Es más, si no hubiera hecho caso a las palabras de aquella gitana, hoy no estaría aquí, donde ahora me hallo, al sur del mapa, respirando el aroma de los murallones que protegen las bodegas cuando el sol pega de lleno y el Diablo se hace Verbo. Calienta tanto el inquilino del infierno, que de las cubas se desprende un perfume de alta graduación que pone alerta. Para quien no lo sepa aún, cabe decir que la elevada perfección del Diablo está presente en los vinos de esta región. De hecho, el personaje de Shakespeare, el grotesco Falstaff, señaló que un buen jerez produce un doble efecto: primero, sube hasta el interior del cerebro y, de segundas, calienta la sangre, haciéndola correr del centro a las partes extremas, iluminando el rostro como un faro.
Además de beber jerez, llegué hasta el sur para merecer historias que ahora voy a contar como si fueran propias. Desde el día de mi llegada hasta hoy, me puse en el camino que habían dejado tras de sí los pasos de Hércules, un dios al que los griegos llamaron Heracles y los fenicios, Melkart, y que vino a juntar las aguas y a separar las tierras en dos continentes. Lo que se conoce como el estrecho de Gibraltar, donde sigo a la espera de que aparezca uno de esos barcos fantasma que salen a navegar con las luces del atardecer. Porque todo es posible en estas tierras mágicas y malhabladas donde el vino todo lo empapa.

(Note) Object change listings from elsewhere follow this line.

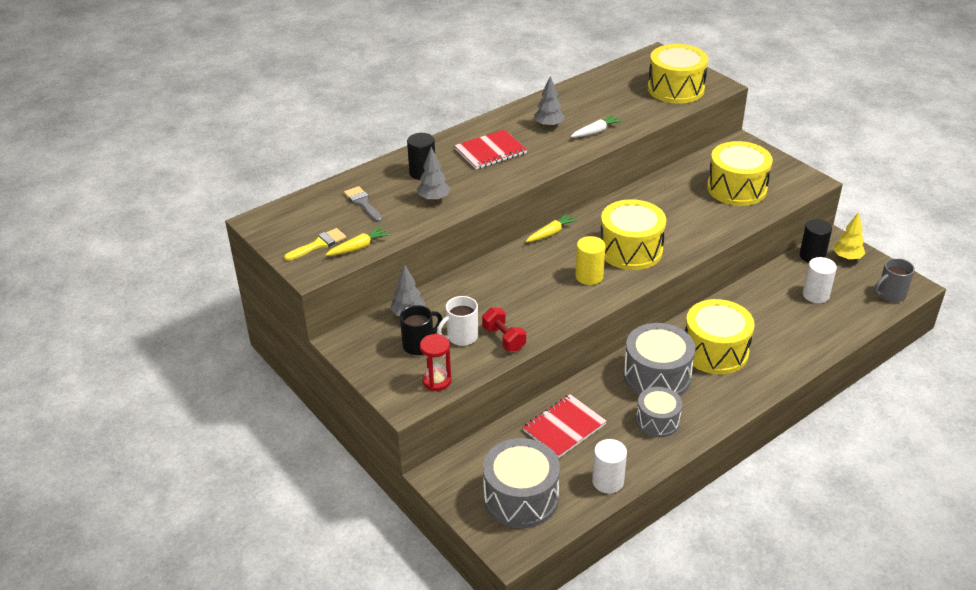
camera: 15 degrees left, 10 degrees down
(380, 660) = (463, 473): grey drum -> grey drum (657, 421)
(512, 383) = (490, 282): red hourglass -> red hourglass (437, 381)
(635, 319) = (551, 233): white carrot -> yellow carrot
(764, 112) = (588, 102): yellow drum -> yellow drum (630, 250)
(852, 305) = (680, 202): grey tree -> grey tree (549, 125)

En los últimos años me he dedicado a perseguir leyendas antiguas, cuentos de amor y muerte, historias de cicatrices abiertas, de fronteras interiores, de tesoros escondidos y de amuletos que fulminan maldiciones. De fondo siempre estuvieron los sonidos negros. Los de Camarón de la Isla y mucho antes, cuando los tiempos de Manuel Torre y el Fillo y el Planeta, aquel flamenco que cantaba a los astros y se movía por las afueras. Emprendí el viaje hacia todas las épocas de esta tierra, buscando por el espacio la huella jonda, la primera pisada del héroe.

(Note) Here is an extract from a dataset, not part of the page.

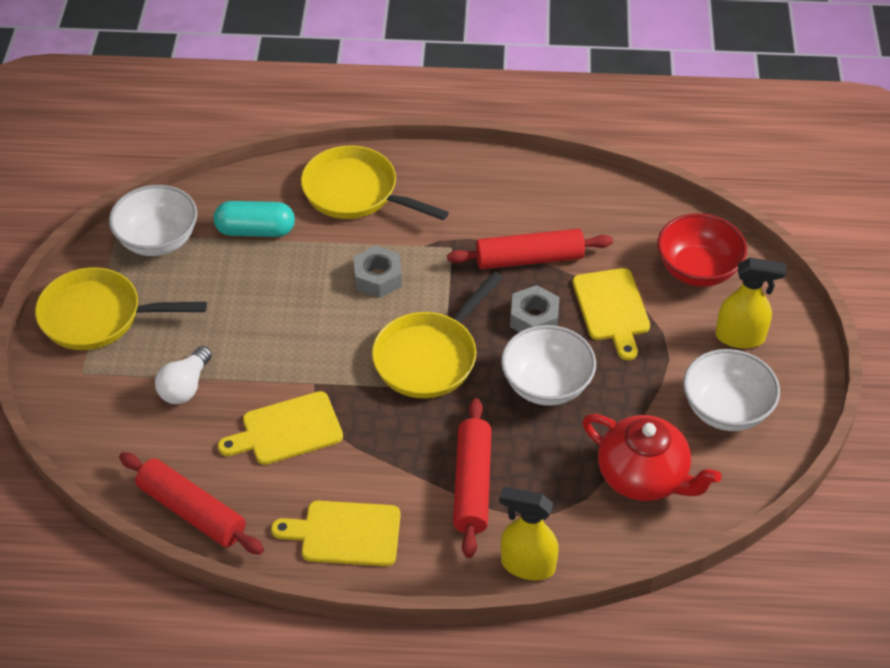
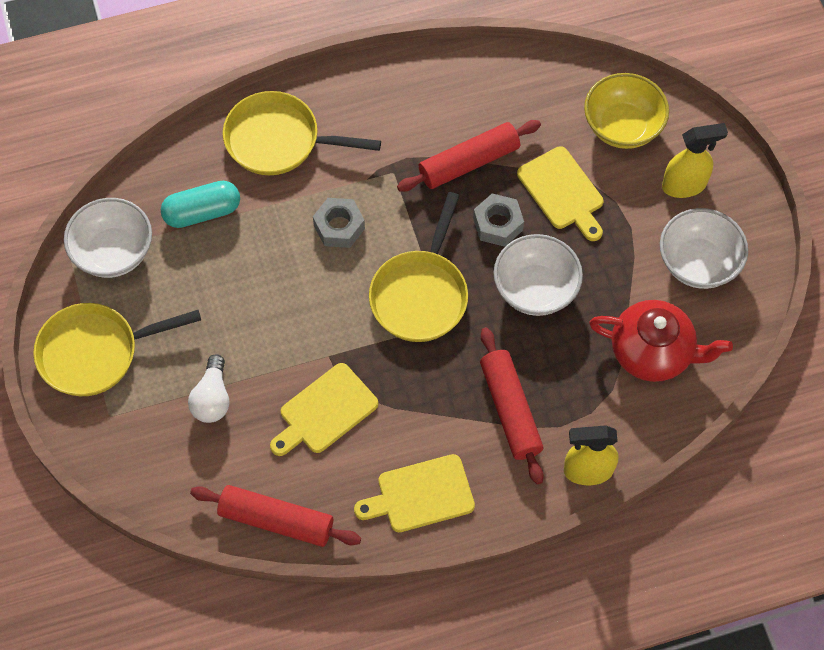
camera: 20 degrees left, 15 degrees up
(697, 270) = (622, 126): red bowl -> yellow bowl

Al principio tomé notas para contar que el Guadalquivir es un río de aguas quietas que lleva la contraria a Heráclito. También para contar cómo los tiempos arrojaron a otras orillas las guitarras y los cantes. Ahora que me decido, vuelvo la vista hacia atrás, hasta aquella tarde en la que todo comenzó, cuando una gitana vieja se acercó a echarme la buenaventura y el rumor del agua de una fuente cercana se hizo más vivo que nunca. Hoy lo sé, emprendí aquel viaje para que el Diablo se sintiera orgulloso de mis pecados y me dejase entrar al infierno.